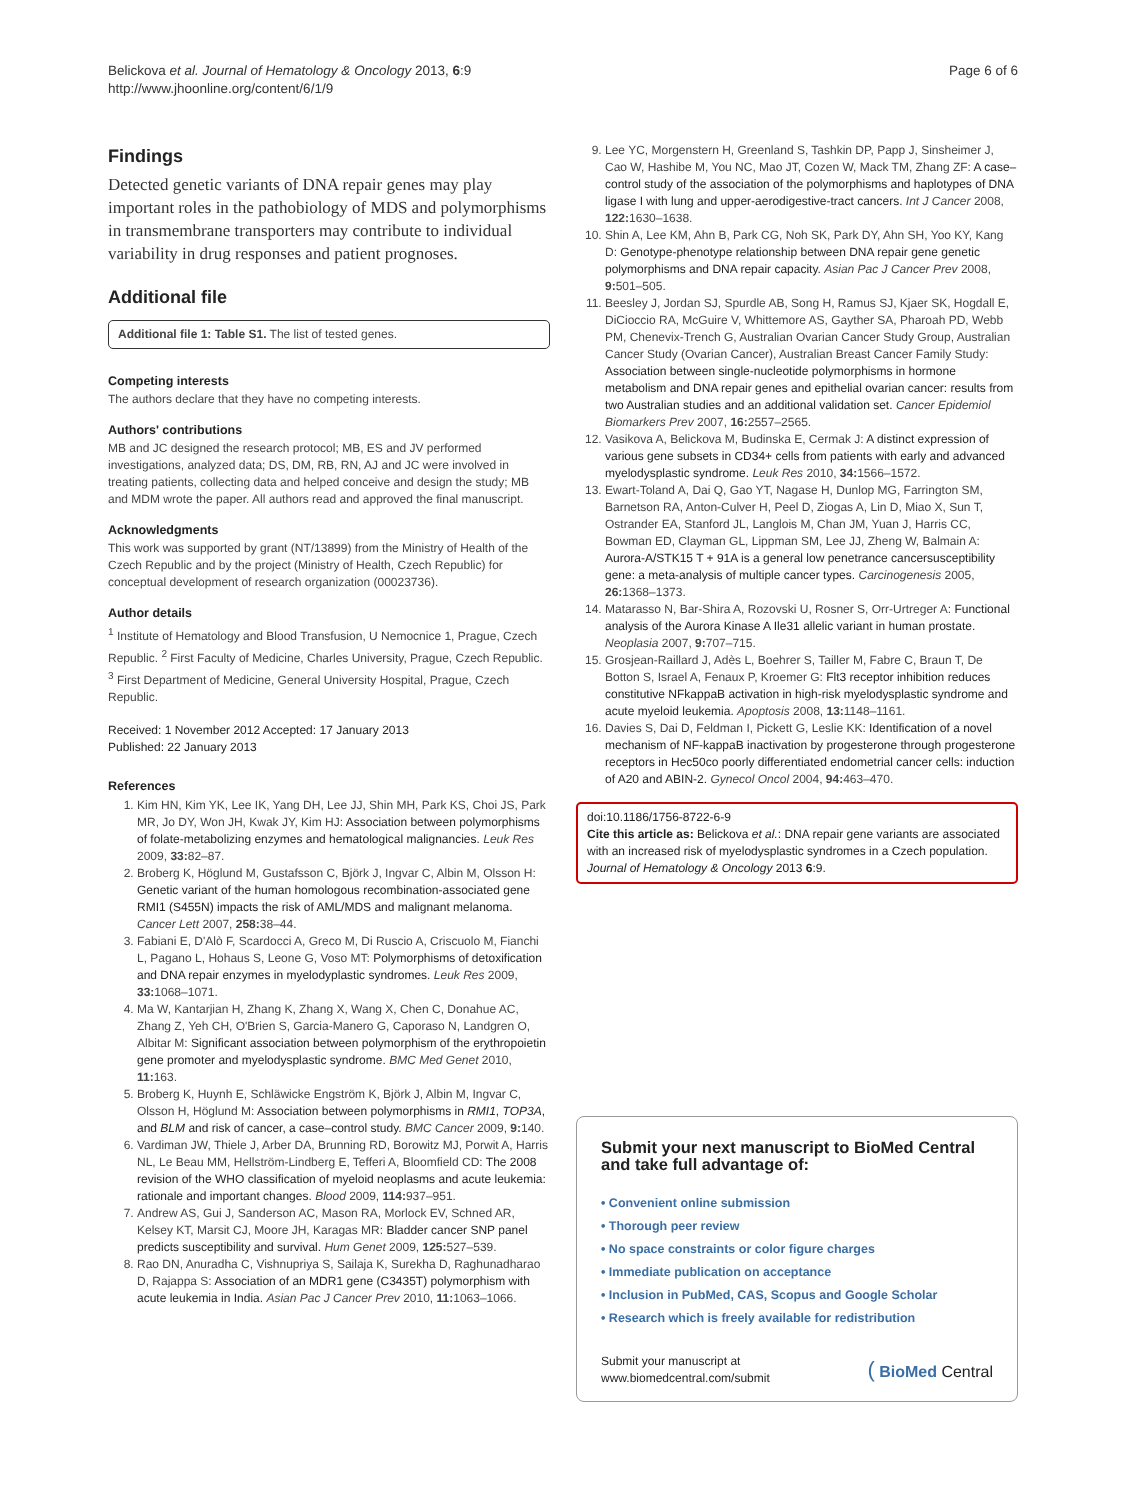Belickova et al. Journal of Hematology & Oncology 2013, 6:9
http://www.jhoonline.org/content/6/1/9
Page 6 of 6
Findings
Detected genetic variants of DNA repair genes may play important roles in the pathobiology of MDS and polymorphisms in transmembrane transporters may contribute to individual variability in drug responses and patient prognoses.
Additional file
Additional file 1: Table S1. The list of tested genes.
Competing interests
The authors declare that they have no competing interests.
Authors' contributions
MB and JC designed the research protocol; MB, ES and JV performed investigations, analyzed data; DS, DM, RB, RN, AJ and JC were involved in treating patients, collecting data and helped conceive and design the study; MB and MDM wrote the paper. All authors read and approved the final manuscript.
Acknowledgments
This work was supported by grant (NT/13899) from the Ministry of Health of the Czech Republic and by the project (Ministry of Health, Czech Republic) for conceptual development of research organization (00023736).
Author details
<sup>1</sup> Institute of Hematology and Blood Transfusion, U Nemocnice 1, Prague, Czech Republic. <sup>2</sup> First Faculty of Medicine, Charles University, Prague, Czech Republic. <sup>3</sup> First Department of Medicine, General University Hospital, Prague, Czech Republic.
Received: 1 November 2012 Accepted: 17 January 2013
Published: 22 January 2013
References
1. Kim HN, Kim YK, Lee IK, Yang DH, Lee JJ, Shin MH, Park KS, Choi JS, Park MR, Jo DY, Won JH, Kwak JY, Kim HJ: Association between polymorphisms of folate-metabolizing enzymes and hematological malignancies. Leuk Res 2009, 33: 82–87.
2. Broberg K, Höglund M, Gustafsson C, Björk J, Ingvar C, Albin M, Olsson H: Genetic variant of the human homologous recombination-associated gene RMI1 (S455N) impacts the risk of AML/MDS and malignant melanoma. Cancer Lett 2007, 258: 38–44.
3. Fabiani E, D'Alò F, Scardocci A, Greco M, Di Ruscio A, Criscuolo M, Fianchi L, Pagano L, Hohaus S, Leone G, Voso MT: Polymorphisms of detoxification and DNA repair enzymes in myelodyplastic syndromes. Leuk Res 2009, 33: 1068–1071.
4. Ma W, Kantarjian H, Zhang K, Zhang X, Wang X, Chen C, Donahue AC, Zhang Z, Yeh CH, O'Brien S, Garcia-Manero G, Caporaso N, Landgren O, Albitar M: Significant association between polymorphism of the erythropoietin gene promoter and myelodysplastic syndrome. BMC Med Genet 2010, 11: 163.
5. Broberg K, Huynh E, Schläwicke Engström K, Björk J, Albin M, Ingvar C, Olsson H, Höglund M: Association between polymorphisms in RMI1, TOP3A, and BLM and risk of cancer, a case–control study. BMC Cancer 2009, 9: 140.
6. Vardiman JW, Thiele J, Arber DA, Brunning RD, Borowitz MJ, Porwit A, Harris NL, Le Beau MM, Hellström-Lindberg E, Tefferi A, Bloomfield CD: The 2008 revision of the WHO classification of myeloid neoplasms and acute leukemia: rationale and important changes. Blood 2009, 114: 937–951.
7. Andrew AS, Gui J, Sanderson AC, Mason RA, Morlock EV, Schned AR, Kelsey KT, Marsit CJ, Moore JH, Karagas MR: Bladder cancer SNP panel predicts susceptibility and survival. Hum Genet 2009, 125: 527–539.
8. Rao DN, Anuradha C, Vishnupriya S, Sailaja K, Surekha D, Raghunadharao D, Rajappa S: Association of an MDR1 gene (C3435T) polymorphism with acute leukemia in India. Asian Pac J Cancer Prev 2010, 11: 1063–1066.
9. Lee YC, Morgenstern H, Greenland S, Tashkin DP, Papp J, Sinsheimer J, Cao W, Hashibe M, You NC, Mao JT, Cozen W, Mack TM, Zhang ZF: A case–control study of the association of the polymorphisms and haplotypes of DNA ligase I with lung and upper-aerodigestive-tract cancers. Int J Cancer 2008, 122: 1630–1638.
10. Shin A, Lee KM, Ahn B, Park CG, Noh SK, Park DY, Ahn SH, Yoo KY, Kang D: Genotype-phenotype relationship between DNA repair gene genetic polymorphisms and DNA repair capacity. Asian Pac J Cancer Prev 2008, 9: 501–505.
11. Beesley J, Jordan SJ, Spurdle AB, Song H, Ramus SJ, Kjaer SK, Hogdall E, DiCioccio RA, McGuire V, Whittemore AS, Gayther SA, Pharoah PD, Webb PM, Chenevix-Trench G, Australian Ovarian Cancer Study Group, Australian Cancer Study (Ovarian Cancer), Australian Breast Cancer Family Study: Association between single-nucleotide polymorphisms in hormone metabolism and DNA repair genes and epithelial ovarian cancer: results from two Australian studies and an additional validation set. Cancer Epidemiol Biomarkers Prev 2007, 16: 2557–2565.
12. Vasikova A, Belickova M, Budinska E, Cermak J: A distinct expression of various gene subsets in CD34+ cells from patients with early and advanced myelodysplastic syndrome. Leuk Res 2010, 34: 1566–1572.
13. Ewart-Toland A, Dai Q, Gao YT, Nagase H, Dunlop MG, Farrington SM, Barnetson RA, Anton-Culver H, Peel D, Ziogas A, Lin D, Miao X, Sun T, Ostrander EA, Stanford JL, Langlois M, Chan JM, Yuan J, Harris CC, Bowman ED, Clayman GL, Lippman SM, Lee JJ, Zheng W, Balmain A: Aurora-A/STK15 T + 91A is a general low penetrance cancersusceptibility gene: a meta-analysis of multiple cancer types. Carcinogenesis 2005, 26: 1368–1373.
14. Matarasso N, Bar-Shira A, Rozovski U, Rosner S, Orr-Urtreger A: Functional analysis of the Aurora Kinase A Ile31 allelic variant in human prostate. Neoplasia 2007, 9: 707–715.
15. Grosjean-Raillard J, Adès L, Boehrer S, Tailler M, Fabre C, Braun T, De Botton S, Israel A, Fenaux P, Kroemer G: Flt3 receptor inhibition reduces constitutive NFkappaB activation in high-risk myelodysplastic syndrome and acute myeloid leukemia. Apoptosis 2008, 13: 1148–1161.
16. Davies S, Dai D, Feldman I, Pickett G, Leslie KK: Identification of a novel mechanism of NF-kappaB inactivation by progesterone through progesterone receptors in Hec50co poorly differentiated endometrial cancer cells: induction of A20 and ABIN-2. Gynecol Oncol 2004, 94: 463–470.
doi:10.1186/1756-8722-6-9
Cite this article as: Belickova et al.: DNA repair gene variants are associated with an increased risk of myelodysplastic syndromes in a Czech population. Journal of Hematology & Oncology 2013 6:9.
Submit your next manuscript to BioMed Central and take full advantage of:
• Convenient online submission
• Thorough peer review
• No space constraints or color figure charges
• Immediate publication on acceptance
• Inclusion in PubMed, CAS, Scopus and Google Scholar
• Research which is freely available for redistribution
Submit your manuscript at
www.biomedcentral.com/submit
( BioMed Central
■ ■ ■ ■ ■
_PROBLEM STATEMENT_
Lines in scope run from the one holding "Thorough peer review" to the last line of the material above; transcribe them exactly and omit the rest.

_RESPONSE AREA_
• Thorough peer review
• No space constraints or color figure charges
• Immediate publication on acceptance
• Inclusion in PubMed, CAS, Scopus and Google Scholar
• Research which is freely available for redistribution
Submit your manuscript at
www.biomedcentral.com/submit
( BioMed Central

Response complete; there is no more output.